= Work instruction =
The lines below, from the one holding "496 242 174250" through the one holding "200 56 4988", are to be restated word for word, with all images left out.

-------- Data listing

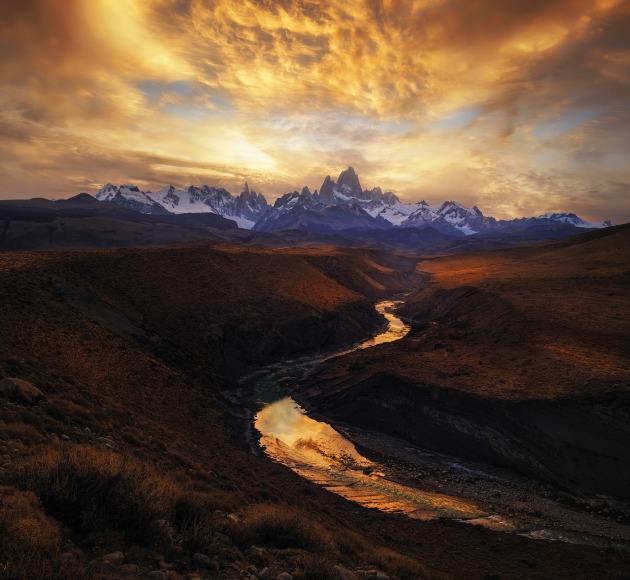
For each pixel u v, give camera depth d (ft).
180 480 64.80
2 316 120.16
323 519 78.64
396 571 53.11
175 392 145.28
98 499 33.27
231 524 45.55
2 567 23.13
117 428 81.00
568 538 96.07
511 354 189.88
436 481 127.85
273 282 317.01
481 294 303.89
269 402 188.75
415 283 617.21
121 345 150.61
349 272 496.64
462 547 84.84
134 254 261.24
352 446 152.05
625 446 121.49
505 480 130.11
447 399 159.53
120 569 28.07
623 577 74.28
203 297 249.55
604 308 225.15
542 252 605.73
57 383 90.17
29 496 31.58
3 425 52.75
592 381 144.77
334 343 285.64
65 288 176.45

----------------
-------- Data listing

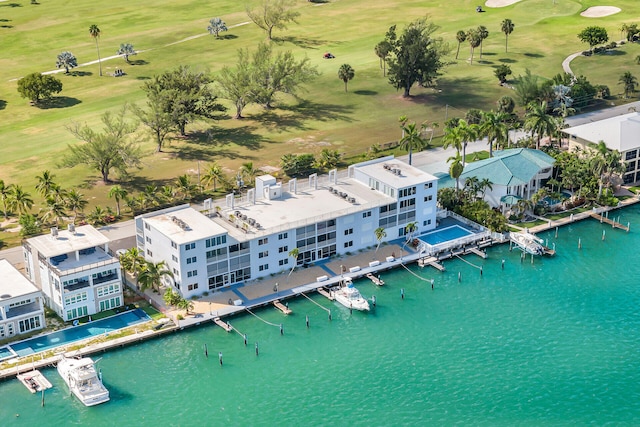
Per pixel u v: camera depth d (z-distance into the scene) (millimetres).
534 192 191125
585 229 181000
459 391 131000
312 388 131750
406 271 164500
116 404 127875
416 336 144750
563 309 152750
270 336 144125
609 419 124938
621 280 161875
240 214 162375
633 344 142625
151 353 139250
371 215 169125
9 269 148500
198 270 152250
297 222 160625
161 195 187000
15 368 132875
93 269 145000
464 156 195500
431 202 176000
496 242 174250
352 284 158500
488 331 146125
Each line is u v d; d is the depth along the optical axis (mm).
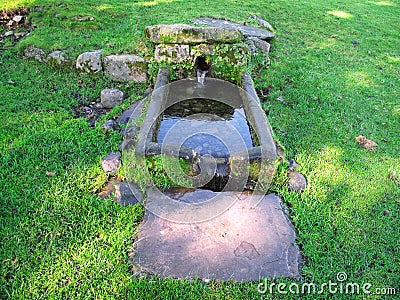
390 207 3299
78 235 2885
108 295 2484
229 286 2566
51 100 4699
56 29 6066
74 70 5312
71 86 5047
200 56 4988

----------------

= Result of the task =
496 242 174250
352 284 158500
488 331 146125
Each line is u v d; d is the depth along the optical axis (mm).
390 207 3299
78 235 2885
108 295 2484
229 286 2566
51 100 4699
56 29 6066
74 70 5312
71 86 5047
200 56 4988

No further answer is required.